Directions: Copy each line of the entries below word for word, leaving the pictures out of your answer.

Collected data
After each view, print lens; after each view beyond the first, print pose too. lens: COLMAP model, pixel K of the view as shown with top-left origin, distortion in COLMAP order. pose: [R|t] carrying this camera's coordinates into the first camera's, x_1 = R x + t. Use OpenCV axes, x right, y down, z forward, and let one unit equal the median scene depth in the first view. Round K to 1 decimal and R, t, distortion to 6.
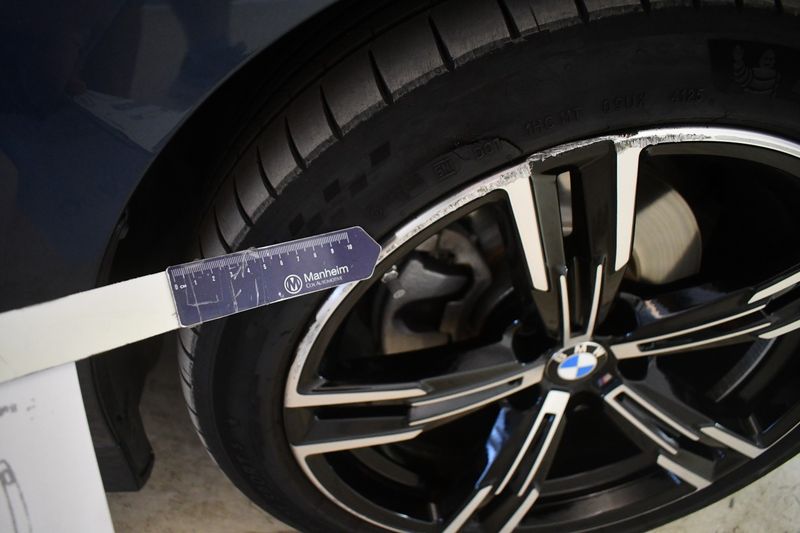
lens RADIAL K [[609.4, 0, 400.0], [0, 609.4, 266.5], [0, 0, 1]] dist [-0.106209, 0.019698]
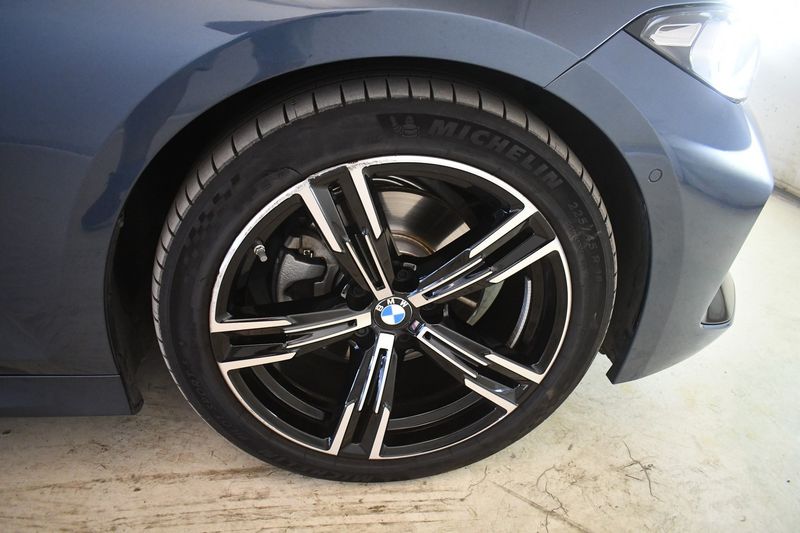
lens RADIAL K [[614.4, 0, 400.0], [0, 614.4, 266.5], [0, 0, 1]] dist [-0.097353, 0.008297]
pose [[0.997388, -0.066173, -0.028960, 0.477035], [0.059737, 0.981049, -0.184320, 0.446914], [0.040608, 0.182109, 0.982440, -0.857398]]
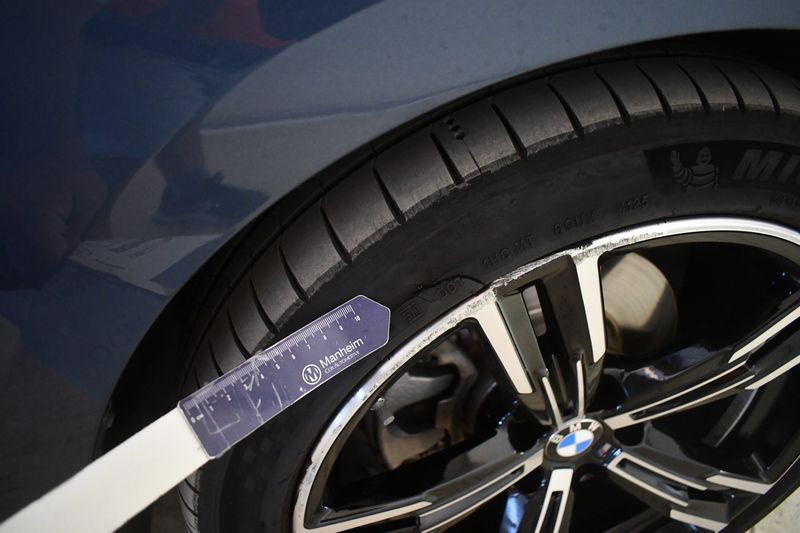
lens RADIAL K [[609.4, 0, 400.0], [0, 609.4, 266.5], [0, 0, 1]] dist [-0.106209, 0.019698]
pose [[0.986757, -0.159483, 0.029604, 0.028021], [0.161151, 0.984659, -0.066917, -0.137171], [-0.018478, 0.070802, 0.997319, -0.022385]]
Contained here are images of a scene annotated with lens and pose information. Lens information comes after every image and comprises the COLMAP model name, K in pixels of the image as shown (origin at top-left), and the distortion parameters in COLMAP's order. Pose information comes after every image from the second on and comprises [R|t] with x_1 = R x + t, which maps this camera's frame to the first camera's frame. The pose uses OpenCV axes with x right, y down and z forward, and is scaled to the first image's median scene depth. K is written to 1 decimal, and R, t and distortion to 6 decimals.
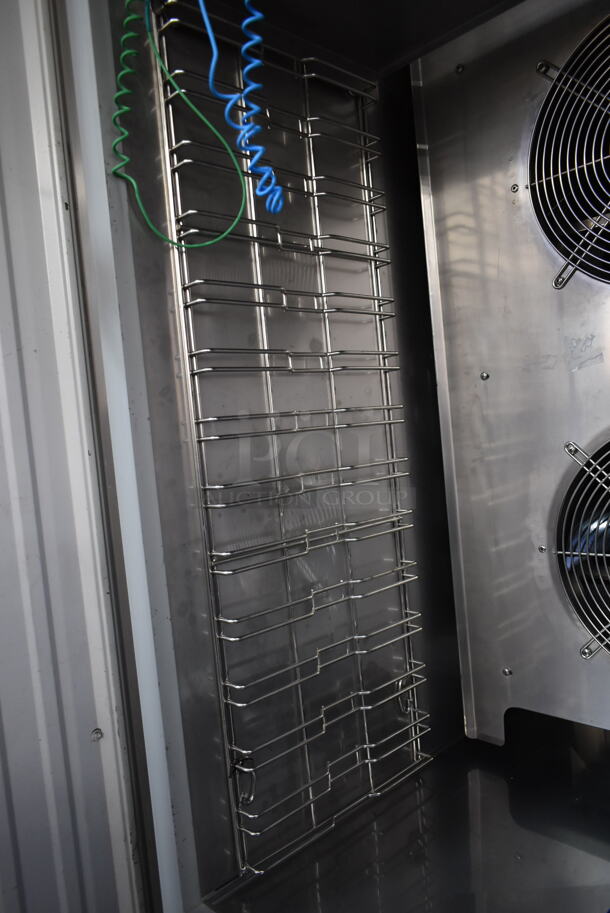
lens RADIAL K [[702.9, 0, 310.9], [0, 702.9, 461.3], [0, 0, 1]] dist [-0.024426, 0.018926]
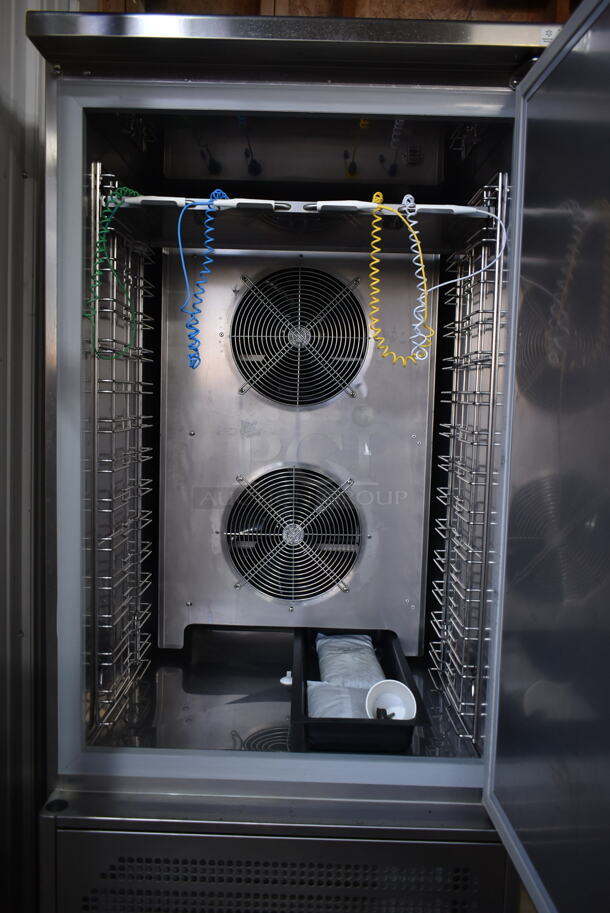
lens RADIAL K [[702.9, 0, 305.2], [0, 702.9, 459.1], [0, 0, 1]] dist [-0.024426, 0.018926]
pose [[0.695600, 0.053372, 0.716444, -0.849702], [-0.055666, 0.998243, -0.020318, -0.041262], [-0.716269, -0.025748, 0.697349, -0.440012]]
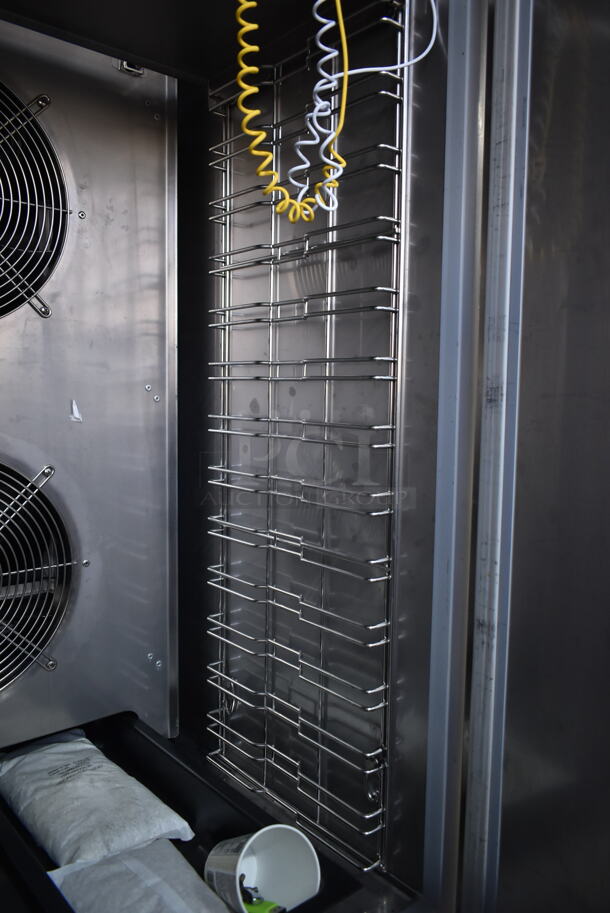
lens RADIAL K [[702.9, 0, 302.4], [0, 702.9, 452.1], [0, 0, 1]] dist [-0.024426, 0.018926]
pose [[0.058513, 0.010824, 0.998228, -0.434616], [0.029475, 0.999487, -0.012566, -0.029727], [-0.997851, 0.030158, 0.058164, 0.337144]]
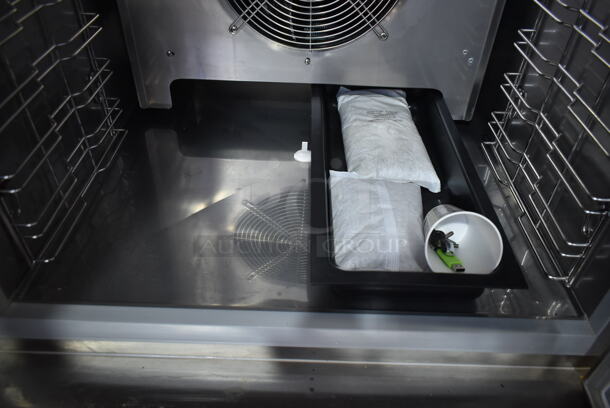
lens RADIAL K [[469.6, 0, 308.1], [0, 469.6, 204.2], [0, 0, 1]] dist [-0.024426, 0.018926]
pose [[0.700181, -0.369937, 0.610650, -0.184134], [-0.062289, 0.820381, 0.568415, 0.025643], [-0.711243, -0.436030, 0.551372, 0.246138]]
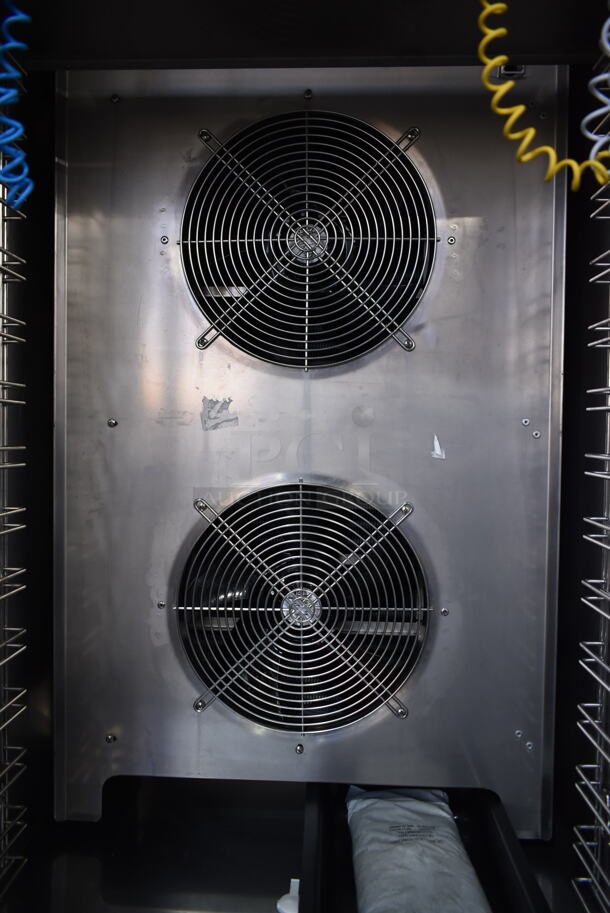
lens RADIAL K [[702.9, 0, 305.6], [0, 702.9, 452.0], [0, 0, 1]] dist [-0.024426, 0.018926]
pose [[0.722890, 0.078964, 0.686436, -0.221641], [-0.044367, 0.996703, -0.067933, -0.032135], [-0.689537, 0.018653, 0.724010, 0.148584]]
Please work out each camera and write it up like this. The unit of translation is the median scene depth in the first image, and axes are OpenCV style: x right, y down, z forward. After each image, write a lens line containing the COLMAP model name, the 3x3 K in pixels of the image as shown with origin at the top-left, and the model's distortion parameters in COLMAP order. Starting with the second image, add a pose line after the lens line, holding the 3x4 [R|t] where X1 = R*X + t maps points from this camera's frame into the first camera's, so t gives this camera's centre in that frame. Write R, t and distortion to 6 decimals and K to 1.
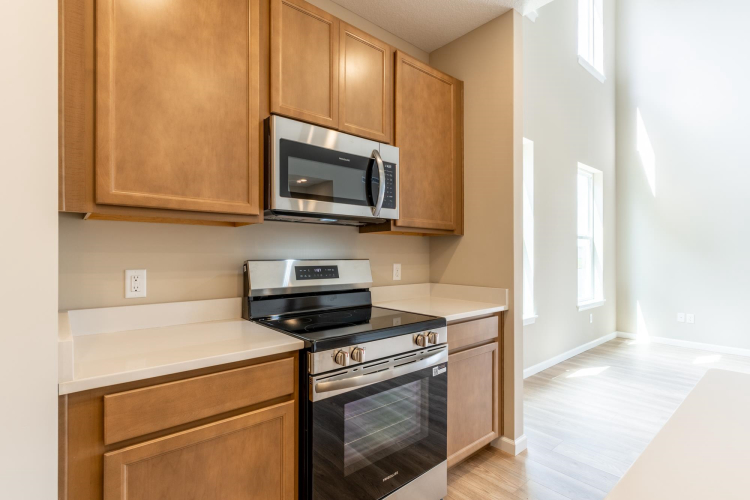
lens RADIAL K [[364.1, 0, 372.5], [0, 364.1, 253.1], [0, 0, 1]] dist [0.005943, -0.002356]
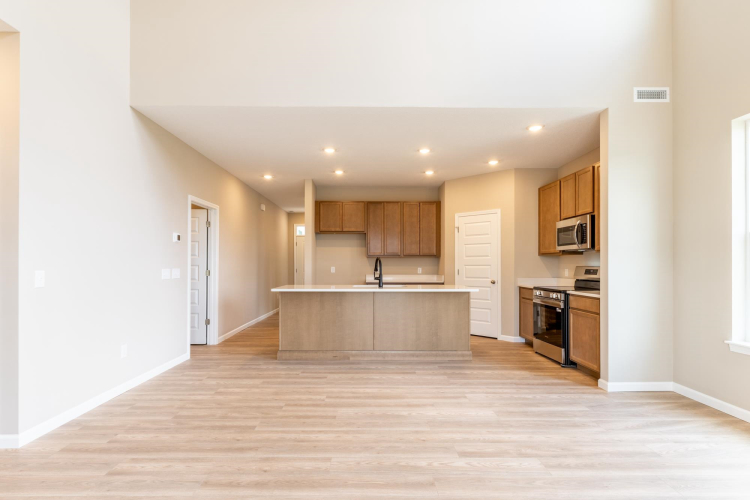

Exercise output:
After each view, print lens; after each view beyond the first, print pose too. lens: COLMAP model, pixel K of the view as shown with top-left origin, distortion in COLMAP order. pose: [R|t] carrying this camera's coordinates into the first camera's, x_1 = R x + t. Use OpenCV axes, x right, y down, z forward, and let one unit equal the median scene depth in the first view. Round K to 1 decimal and R, t, distortion to 6.
lens RADIAL K [[609.4, 0, 400.0], [0, 609.4, 266.5], [0, 0, 1]] dist [-0.106209, 0.019698]
lens RADIAL K [[614.4, 0, 400.0], [0, 614.4, 266.5], [0, 0, 1]] dist [-0.097353, 0.008297]
pose [[0.997388, -0.066173, -0.028960, 0.477035], [0.059737, 0.981049, -0.184320, 0.446914], [0.040608, 0.182109, 0.982440, -0.857398]]
lens RADIAL K [[609.4, 0, 400.0], [0, 609.4, 266.5], [0, 0, 1]] dist [-0.106209, 0.019698]
pose [[0.986757, -0.159483, 0.029604, 0.028021], [0.161151, 0.984659, -0.066917, -0.137171], [-0.018478, 0.070802, 0.997319, -0.022385]]
Contained here are images of a scene annotated with lens and pose information. Lens information comes after every image and comprises the COLMAP model name, K in pixels of the image as shown (origin at top-left), and the distortion parameters in COLMAP's order. Pose information comes after every image from the second on and comprises [R|t] with x_1 = R x + t, which maps this camera's frame to the first camera's frame. The pose uses OpenCV axes with x right, y down and z forward, and is scaled to the first image's median scene depth. K is written to 1 decimal, and R, t and distortion to 6 decimals.
lens RADIAL K [[702.9, 0, 310.9], [0, 702.9, 461.3], [0, 0, 1]] dist [-0.024426, 0.018926]
lens RADIAL K [[702.9, 0, 305.2], [0, 702.9, 459.1], [0, 0, 1]] dist [-0.024426, 0.018926]
pose [[0.695600, 0.053372, 0.716444, -0.849702], [-0.055666, 0.998243, -0.020318, -0.041262], [-0.716269, -0.025748, 0.697349, -0.440012]]
lens RADIAL K [[702.9, 0, 302.4], [0, 702.9, 452.1], [0, 0, 1]] dist [-0.024426, 0.018926]
pose [[0.058513, 0.010824, 0.998228, -0.434616], [0.029475, 0.999487, -0.012566, -0.029727], [-0.997851, 0.030158, 0.058164, 0.337144]]
lens RADIAL K [[469.6, 0, 308.1], [0, 469.6, 204.2], [0, 0, 1]] dist [-0.024426, 0.018926]
pose [[0.700181, -0.369937, 0.610650, -0.184134], [-0.062289, 0.820381, 0.568415, 0.025643], [-0.711243, -0.436030, 0.551372, 0.246138]]
lens RADIAL K [[702.9, 0, 305.6], [0, 702.9, 452.0], [0, 0, 1]] dist [-0.024426, 0.018926]
pose [[0.722890, 0.078964, 0.686436, -0.221641], [-0.044367, 0.996703, -0.067933, -0.032135], [-0.689537, 0.018653, 0.724010, 0.148584]]
Please work out each camera and write it up like this. The unit of translation is the median scene depth in the first image, and axes are OpenCV style: x right, y down, z forward. After each image, write a lens line containing the COLMAP model name, the 3x3 K in pixels of the image as shown with origin at the top-left, and the model's distortion parameters in COLMAP order. Starting with the second image, add a pose line after the lens line, holding the 3x4 [R|t] where X1 = R*X + t maps points from this camera's frame into the first camera's, so t gives this camera's centre in that frame. Write R, t and distortion to 6 decimals and K to 1.
lens RADIAL K [[364.1, 0, 372.5], [0, 364.1, 253.1], [0, 0, 1]] dist [0.005943, -0.002356]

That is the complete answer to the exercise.